Напарник криво усмехается и, покачиваясь, идет в душ. Я проветриваю комнату, подбрасываю в камин пару деревяшек и иду домой переодеваться в подобающий случаю и крайне неподходящий погоде наряд. Мы с Хеймитчем выходим каждый из своего дома ровно за минуту до появления наших Победителей. Спускаемся по ступенькам, делаем еще три шага навстречу друг другу, киваем, поворачиваемся к камерам и застываем на месте — рядом, но не касаясь один другого даже кончиками пальцев. Мы под прицелом, нам нельзя выдать себя. Все внимание —
Приветливо махнув телезрителям и поздоровавшись с Цезарем, ждем выхода Китнисс и Пита.
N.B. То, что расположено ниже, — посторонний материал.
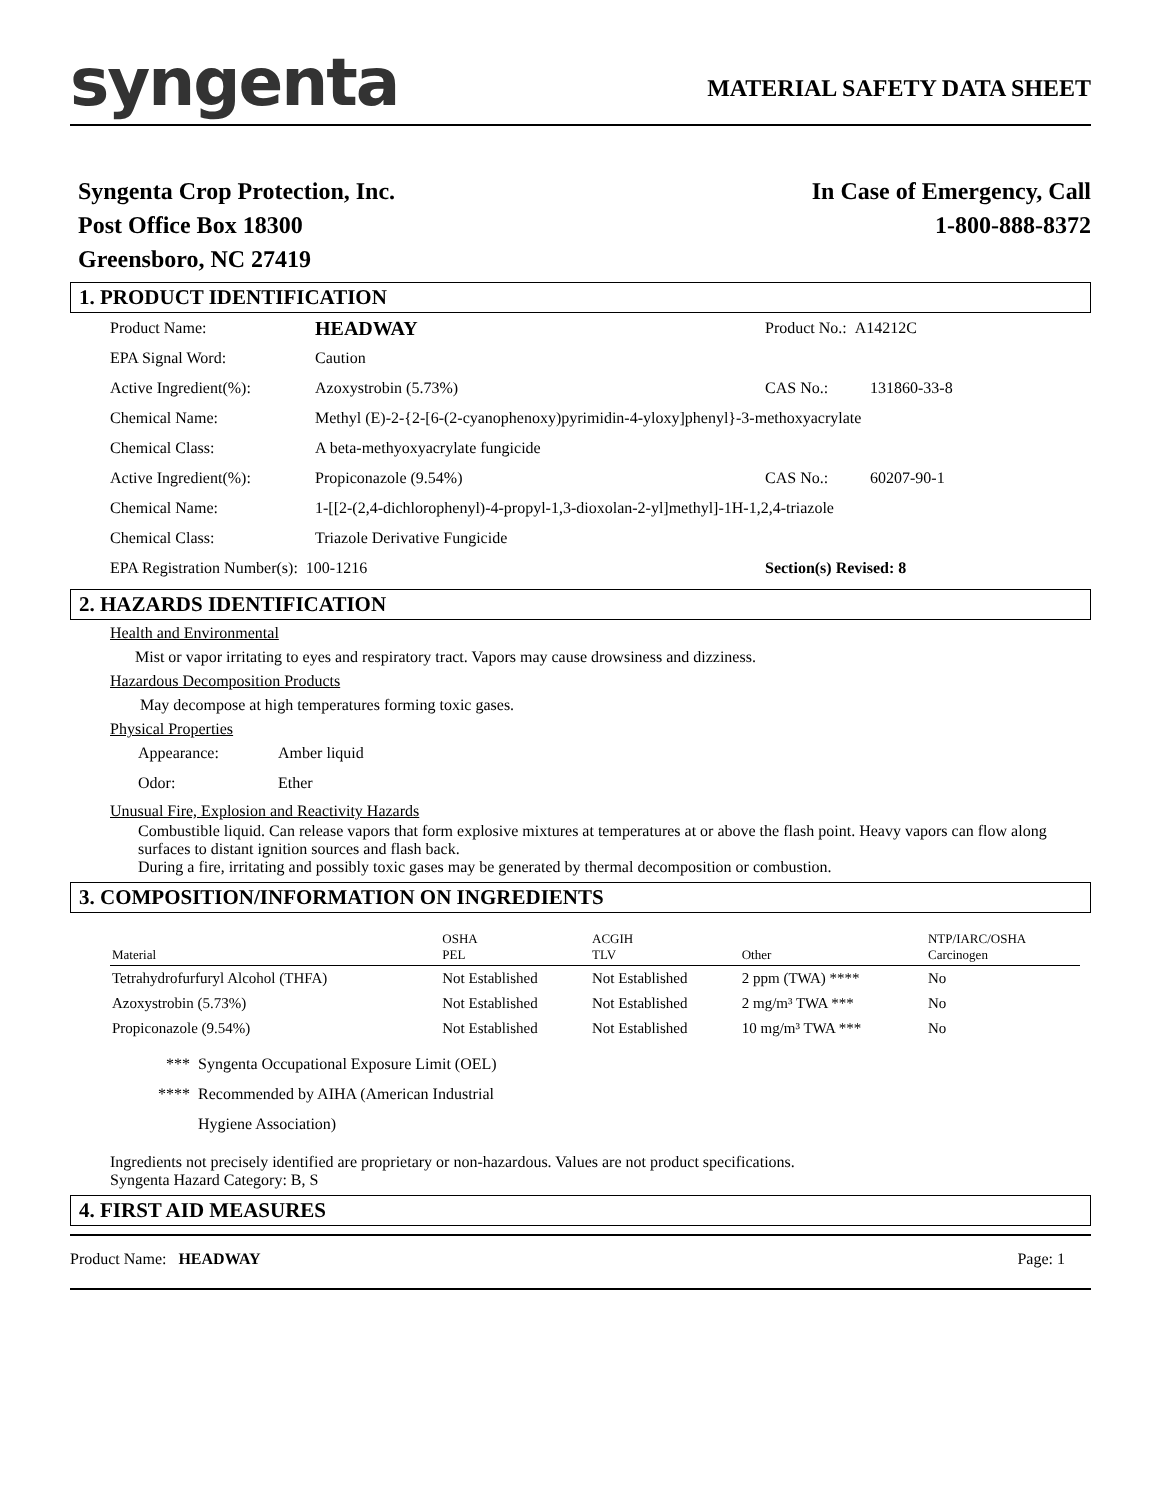syngenta
MATERIAL SAFETY DATA SHEET
Syngenta Crop Protection, Inc.
Post Office Box 18300
Greensboro, NC 27419
In Case of Emergency, Call
1-800-888-8372
1. PRODUCT IDENTIFICATION
Product Name: HEADWAY Product No.: A14212C
EPA Signal Word: Caution
Active Ingredient(%): Azoxystrobin (5.73%) CAS No.: 131860-33-8
Chemical Name: Methyl (E)-2-{2-[6-(2-cyanophenoxy)pyrimidin-4-yloxy]phenyl}-3-methoxyacrylate
Chemical Class: A beta-methyoxyacrylate fungicide
Active Ingredient(%): Propiconazole (9.54%) CAS No.: 60207-90-1
Chemical Name: 1-[[2-(2,4-dichlorophenyl)-4-propyl-1,3-dioxolan-2-yl]methyl]-1H-1,2,4-triazole
Chemical Class: Triazole Derivative Fungicide
EPA Registration Number(s): 100-1216 Section(s) Revised: 8
2. HAZARDS IDENTIFICATION
Health and Environmental
Mist or vapor irritating to eyes and respiratory tract. Vapors may cause drowsiness and dizziness.
Hazardous Decomposition Products
May decompose at high temperatures forming toxic gases.
Physical Properties
Appearance: Amber liquid
Odor: Ether
Unusual Fire, Explosion and Reactivity Hazards
Combustible liquid. Can release vapors that form explosive mixtures at temperatures at or above the flash point. Heavy vapors can flow along surfaces to distant ignition sources and flash back.
During a fire, irritating and possibly toxic gases may be generated by thermal decomposition or combustion.
3. COMPOSITION/INFORMATION ON INGREDIENTS
| Material | OSHA PEL | ACGIH TLV | Other | NTP/IARC/OSHA Carcinogen |
| --- | --- | --- | --- | --- |
| Tetrahydrofurfuryl Alcohol (THFA) | Not Established | Not Established | 2 ppm (TWA) **** | No |
| Azoxystrobin (5.73%) | Not Established | Not Established | 2 mg/m³ TWA *** | No |
| Propiconazole (9.54%) | Not Established | Not Established | 10 mg/m³ TWA *** | No |
*** Syngenta Occupational Exposure Limit (OEL)
**** Recommended by AIHA (American Industrial
Hygiene Association)
Ingredients not precisely identified are proprietary or non-hazardous. Values are not product specifications.
Syngenta Hazard Category: B, S
4. FIRST AID MEASURES
Product Name: HEADWAY Page: 1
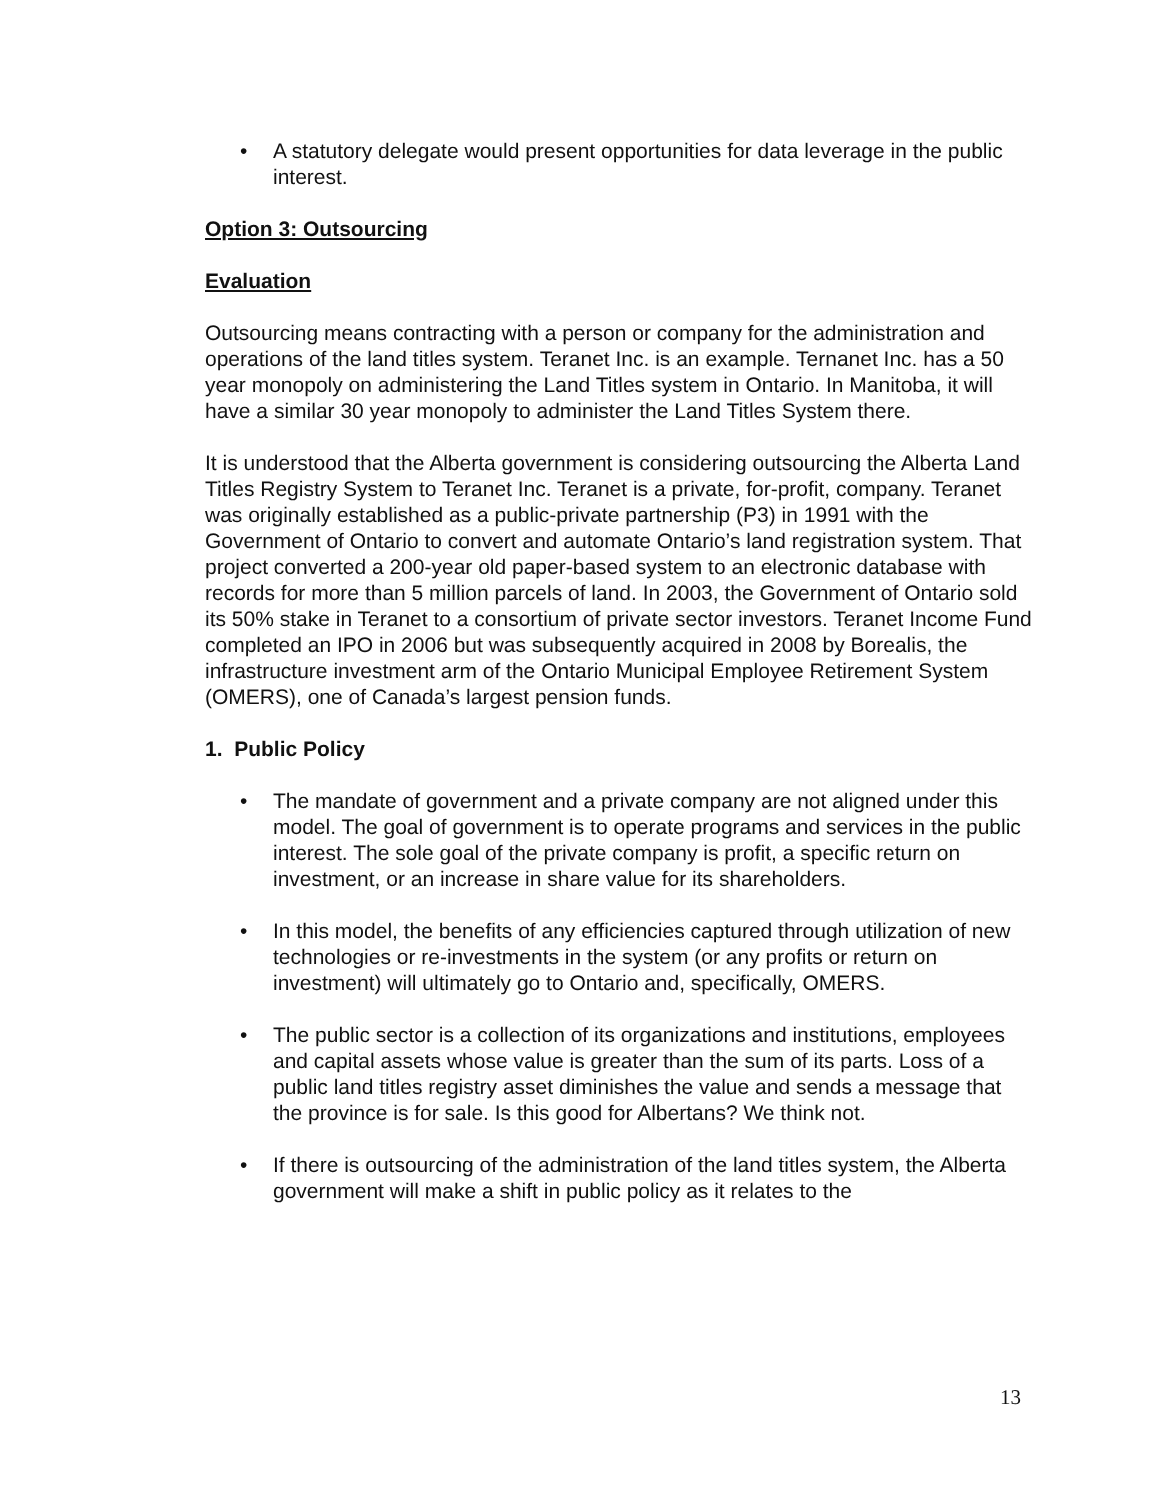• A statutory delegate would present opportunities for data leverage in the public interest.
Option 3: Outsourcing
Evaluation
Outsourcing means contracting with a person or company for the administration and operations of the land titles system. Teranet Inc. is an example. Ternanet Inc. has a 50 year monopoly on administering the Land Titles system in Ontario. In Manitoba, it will have a similar 30 year monopoly to administer the Land Titles System there.
It is understood that the Alberta government is considering outsourcing the Alberta Land Titles Registry System to Teranet Inc. Teranet is a private, for-profit, company. Teranet was originally established as a public-private partnership (P3) in 1991 with the Government of Ontario to convert and automate Ontario’s land registration system. That project converted a 200-year old paper-based system to an electronic database with records for more than 5 million parcels of land. In 2003, the Government of Ontario sold its 50% stake in Teranet to a consortium of private sector investors. Teranet Income Fund completed an IPO in 2006 but was subsequently acquired in 2008 by Borealis, the infrastructure investment arm of the Ontario Municipal Employee Retirement System (OMERS), one of Canada’s largest pension funds.
1. Public Policy
• The mandate of government and a private company are not aligned under this model. The goal of government is to operate programs and services in the public interest. The sole goal of the private company is profit, a specific return on investment, or an increase in share value for its shareholders.
• In this model, the benefits of any efficiencies captured through utilization of new technologies or re-investments in the system (or any profits or return on investment) will ultimately go to Ontario and, specifically, OMERS.
• The public sector is a collection of its organizations and institutions, employees and capital assets whose value is greater than the sum of its parts. Loss of a public land titles registry asset diminishes the value and sends a message that the province is for sale. Is this good for Albertans? We think not.
• If there is outsourcing of the administration of the land titles system, the Alberta government will make a shift in public policy as it relates to the
13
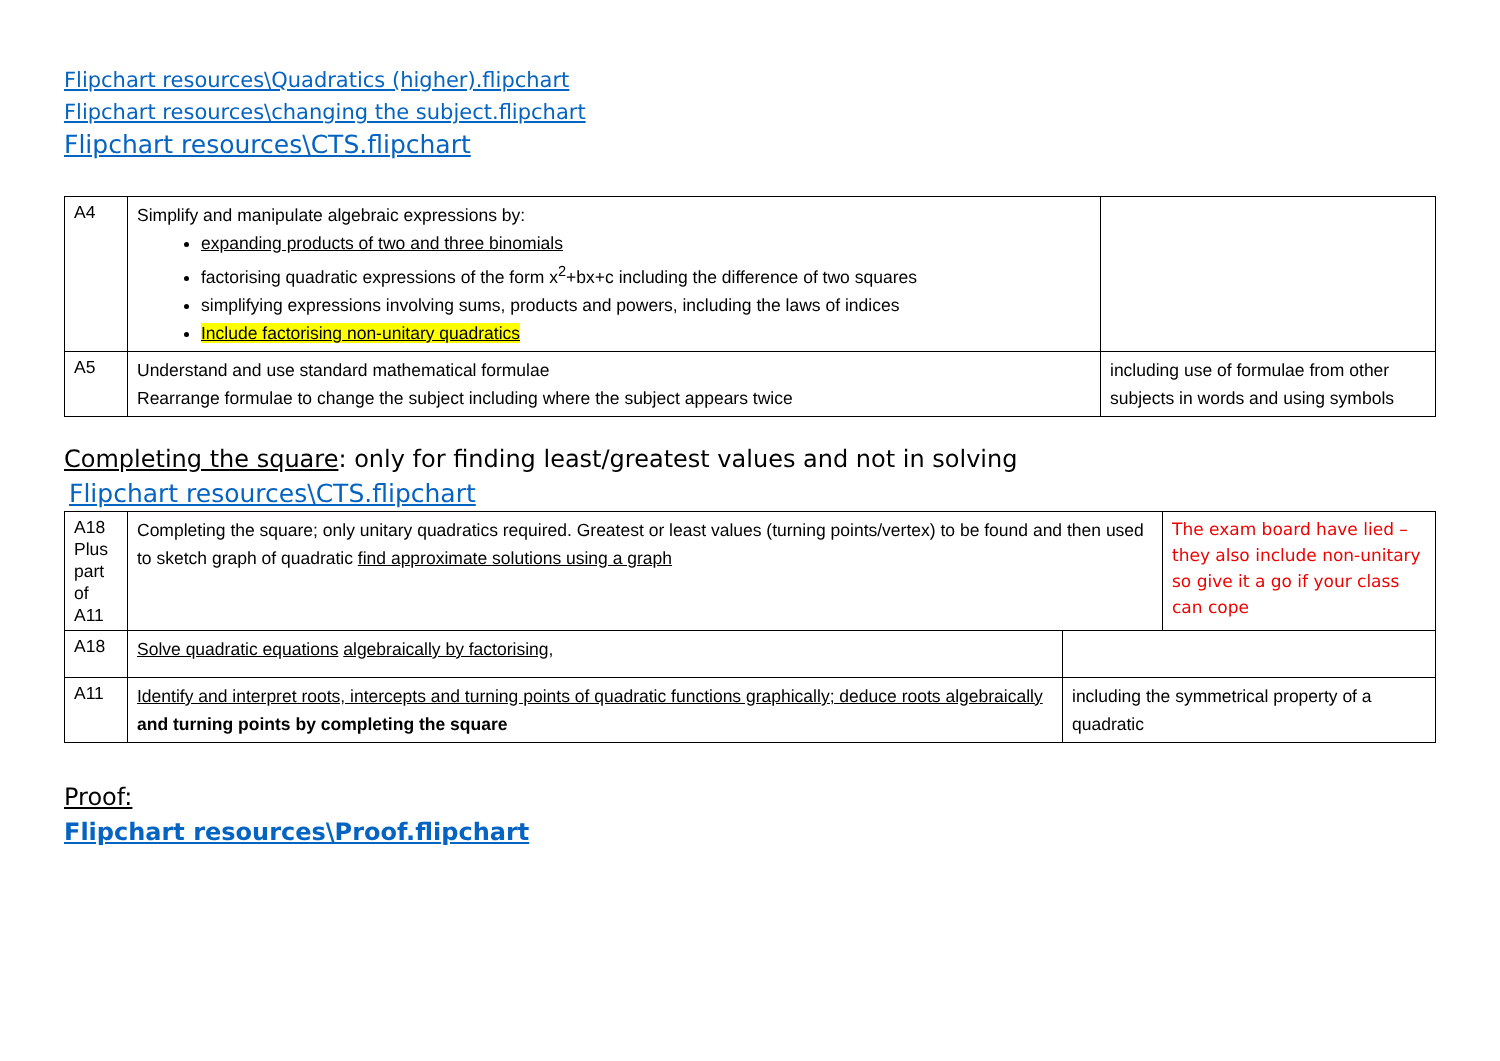Flipchart resources\Quadratics (higher).flipchart
Flipchart resources\changing the subject.flipchart
Flipchart resources\CTS.flipchart
| A4 | Simplify and manipulate algebraic expressions by: expanding products of two and three binomials factorising quadratic expressions of the form x<sup>2</sup>+bx+c including the difference of two squares simplifying expressions involving sums, products and powers, including the laws of indices Include factorising non-unitary quadratics | |
| A5 | Understand and use standard mathematical formulae Rearrange formulae to change the subject including where the subject appears twice | including use of formulae from other subjects in words and using symbols |
Completing the square: only for finding least/greatest values and not in solving
Flipchart resources\CTS.flipchart
| A18 Plus part of A11 | Completing the square; only unitary quadratics required. Greatest or least values (turning points/vertex) to be found and then used to sketch graph of quadratic find approximate solutions using a graph | | The exam board have lied – they also include non-unitary so give it a go if your class can cope |
| A18 | Solve quadratic equations algebraically by factorising , | | |
| A11 | Identify and interpret roots, intercepts and turning points of quadratic functions graphically; deduce roots algebraically and turning points by completing the square | including the symmetrical property of a quadratic | |
Proof:
Flipchart resources\Proof.flipchart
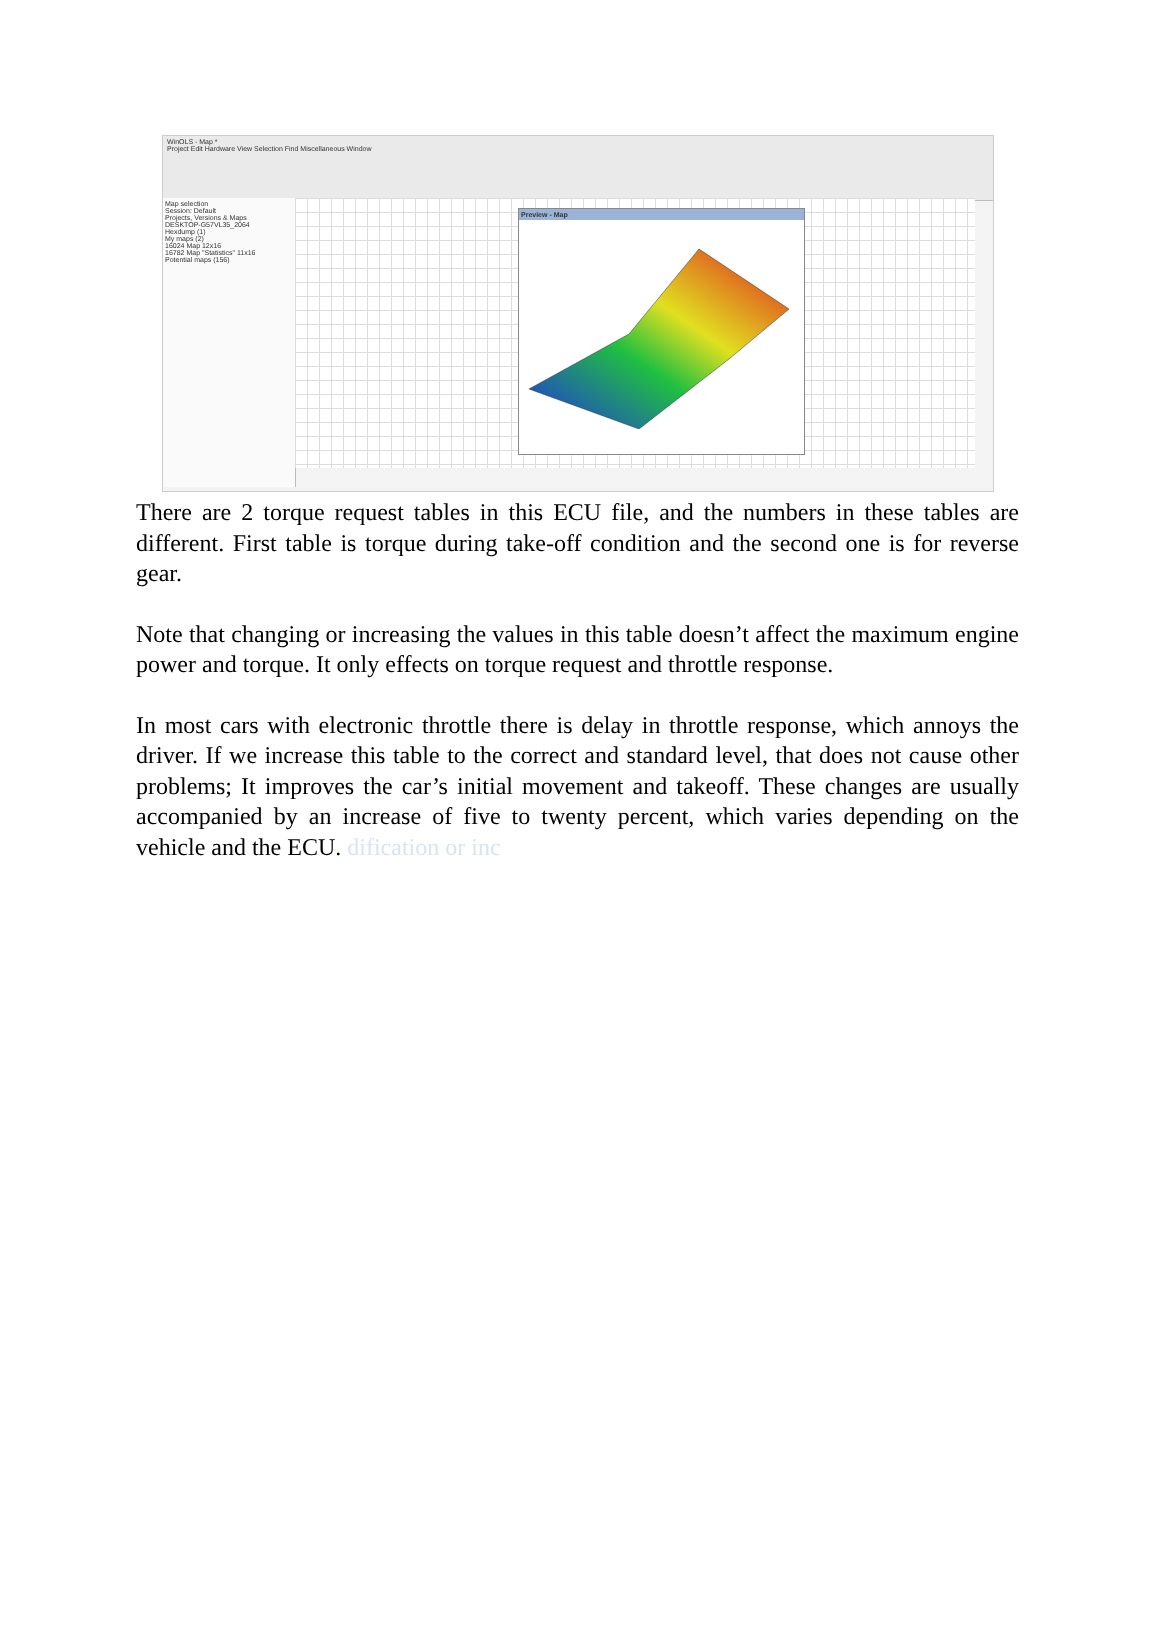WinOLS - Map *
Project Edit Hardware View Selection Find Miscellaneous Window
Map selection
Session: Default
Projects, Versions & Maps
DESKTOP-G57VL35_2064
Hexdump (1)
My maps (2)
16024 Map 12x16
16782 Map "Statistics" 11x16
Potential maps (156)
Preview - Map
There are 2 torque request tables in this ECU file, and the numbers in these tables are different. First table is torque during take-off condition and the second one is for reverse gear.
Note that changing or increasing the values in this table doesn’t affect the maximum engine power and torque. It only effects on torque request and throttle response.
In most cars with electronic throttle there is delay in throttle response, which annoys the driver. If we increase this table to the correct and standard level, that does not cause other problems; It improves the car’s initial movement and takeoff. These changes are usually accompanied by an increase of five to twenty percent, which varies depending on the vehicle and the ECU. dification or inc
Девушка появляется в сопровождении Эффи, парень выходит из глубин дома в гордом одиночестве. Они едва замечают камеры, летя навстречу друг другу. Обнимаются и, оступившись, падают в снег. Недолго думая, Эвердин страстно целует Мелларка. Я навешиваю на лицо умиление, а мысли сами собой несутся вперед: значит, Бряк успела проинструктировать Китнисс, что Игры начинаются не в Капитолии, но прямо сейчас, за порогом родного дома. Все выглядит случайностью. Девушка заливается вполне правдоподобным румянцем и смотрит в объектив из-под смущенно опущенных ресниц, довольный парень помогает ей подняться с земли и крепко обнимает за талию.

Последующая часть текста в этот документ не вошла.